C, C++, Linux, x86, Python Low latency systems Also: iOS (Objective-C, Cocoa Touch), Ruby, Ruby on Rails, Django, Flask, JavaScript, Java, Bash.

Updated on June 04, 2022

Comments

  • darksky
    darksky almost 2 years

    I am writing an assembler in C for MIPS assembly (so it converts MIPS assembly to machine code).

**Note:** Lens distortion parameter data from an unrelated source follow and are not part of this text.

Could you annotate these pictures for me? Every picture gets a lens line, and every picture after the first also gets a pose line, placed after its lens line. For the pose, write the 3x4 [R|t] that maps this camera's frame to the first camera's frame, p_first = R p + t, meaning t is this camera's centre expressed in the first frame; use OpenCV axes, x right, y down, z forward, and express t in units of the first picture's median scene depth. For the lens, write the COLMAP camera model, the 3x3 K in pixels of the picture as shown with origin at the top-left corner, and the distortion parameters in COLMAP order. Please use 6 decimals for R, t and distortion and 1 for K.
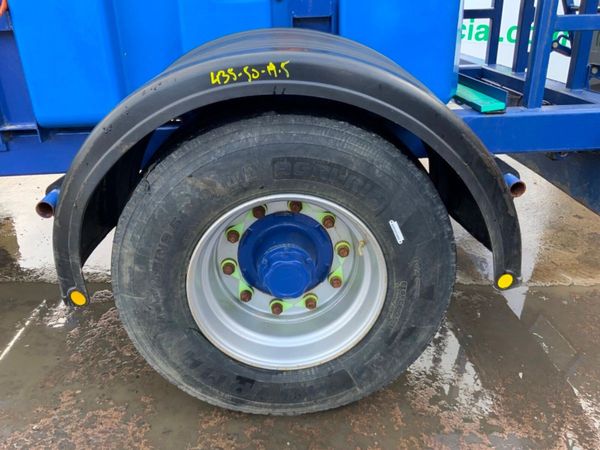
lens RADIAL K [[495.4, 0, 304.7], [0, 495.4, 225.9], [0, 0, 1]] dist [0.100187, -0.194190]
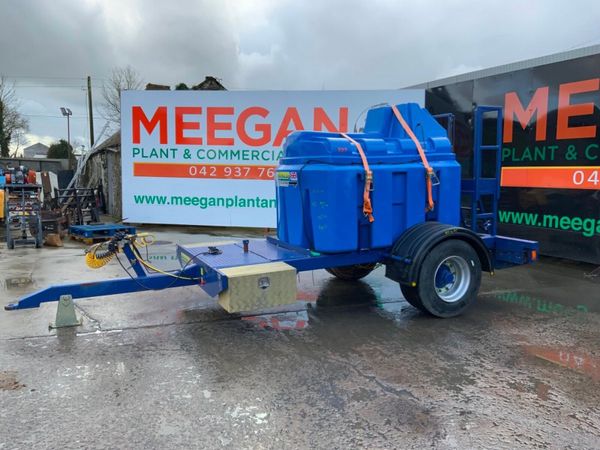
lens RADIAL K [[495.4, 0, 304.7], [0, 495.4, 225.9], [0, 0, 1]] dist [0.100187, -0.194190]
pose [[0.934349, -0.041574, 0.353926, -2.515684], [0.144233, 0.952306, -0.268906, 0.610783], [-0.325866, 0.302300, 0.895782, -2.382449]]
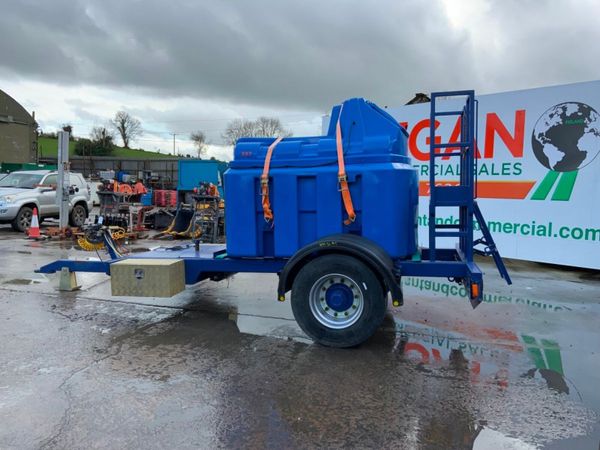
lens RADIAL K [[505.3, 0, 296.9], [0, 505.3, 222.1], [0, 0, 1]] dist [0.101794, -0.203681]
pose [[0.945245, 0.027281, -0.325219, 0.804343], [-0.139355, 0.934828, -0.326614, 0.759016], [0.295114, 0.354052, 0.887443, -2.335819]]
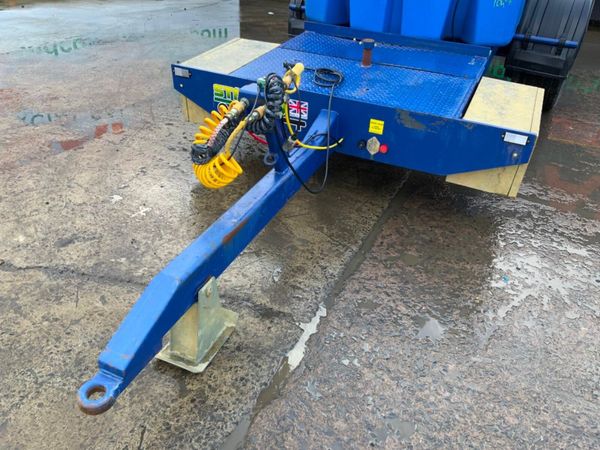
lens RADIAL K [[495.4, 0, 304.7], [0, 495.4, 225.9], [0, 0, 1]] dist [0.100187, -0.194190]
pose [[0.481358, -0.479341, 0.733844, -3.575884], [0.316447, 0.875791, 0.364489, -0.622657], [-0.817408, 0.056773, 0.573255, 0.540122]]
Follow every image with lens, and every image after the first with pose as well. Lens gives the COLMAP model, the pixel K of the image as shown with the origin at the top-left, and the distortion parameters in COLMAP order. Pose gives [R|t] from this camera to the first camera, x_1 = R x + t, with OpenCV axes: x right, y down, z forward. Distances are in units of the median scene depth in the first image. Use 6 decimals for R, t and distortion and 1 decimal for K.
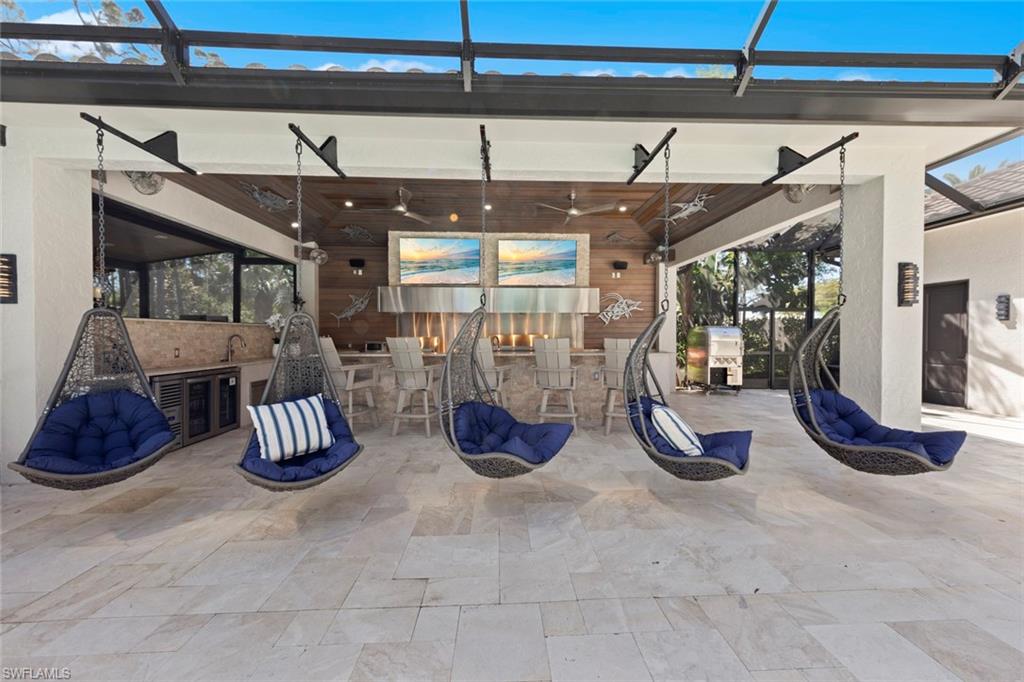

    Now MIPS has three different instructions: R-Type, I-Type and J-Type. However, in the .data. section, we might have something like message: .asciiz "hello world". In this case, how would we convert an ASCII string into machine code for MIPS?

    Thanks

  • darksky
    darksky over 12 years
    Yes I am aware of that. My .data can only have .word or .asciiz. If it is .word then I just convert the number to its 32-bit representation. But how would you represent .asciiz as a machine code instruction? I need to convert it to machine code. So array: .word 0:10 would create 10 instructions of this: 000000000000000000000000000001010
  • Jason LeBrun
    Jason LeBrun over 12 years
    .asciiz Is not a machine code instruction, it's an assembler directive. It tells the assembler that it should store this data in a certain format in the final binary file. In other words, the assembler is in charge of converting your representation of the data into the correct binary format, and storing it that way in the executable file.
  • Variable Length Coder
    Variable Length Coder over 12 years
    You would not represent .asciiz as machine code instructions. Assuming you're implementing a fairly standard ABI, you would store it as a sequence of bytes, each byte containing the ASCII value of one letter, followed by a NUL terminator.
  • darksky
    darksky over 12 years
    Ah right. I'm sorry for using "machine code instruction". I meant a "sequence of bytes". Thank you.
  • Peter Cordes
    Peter Cordes over 5 years
    Insight into what? Why MARS has training wheels on its assembler, and doesn't let you assemble arbitrary bytes where the asm source asks for them? Normally you'd put strings in .section .rodata, where they'll be linked as part of the text segment, but putting them in the text section somewhere they won't be executed is totally fine. Or manually encoding an instruction with .byte 0x20, 0x09, 0x00, 0x01 or something. (Usually no reason to do so, but you can if you want.)
  • Peter Cordes
    Peter Cordes over 5 years
    But if you don't understand what you're doing, it's easy to put data where execution will fall into it, and that can be confusing for beginners, hence the training wheels / nerf padding in MARS. I think its emulator/simulator does run your program from MIPS machine code, though, so I don't think MARS is "assembling" straight into emulator internals, and restricting the .text section to only asm instructions it can parse from text.
  • Peter Cordes
    Peter Cordes over 5 years
    And assuming the input character set is also ASCII (or maybe UTF-8), the assembler should thus simply copy the bytes from the source to the output file (at the current output position), up to the end of quoted string. Although you do need to process C-style escape sequences like \n = 0xa (LF = linefeed).
  • ajxs
    ajxs over 5 years
    Hi Peter, thanks for your response. I'm not concerned with the behavior of MARS here, I was interested into why GAS allows you to use .ascii directives to encode raw bytes into the .text section. I think you've just answered that question though in saying that you can place arbitrary binary data wherever you like using these directives, potentially for manually encoding an instruction. I looked again and yes, objdump will attempt to interpret the binary data you inserted with these directives as instructions.
  • Peter Cordes
    Peter Cordes over 5 years
    Right, objdump can't tell how the bytes got there. It's all just bytes in the assembler's output file. MARS is definitely the exception; most assemblers are like GAS and will happily assemble a line of asm source into bytes in whatever the current section is. It's up to the programmer to make sure that's useful.
  • ajxs
    ajxs over 5 years
    Thank you for clearing this up. This way of looking at things makes perfect sense, and explains why GAS allows this.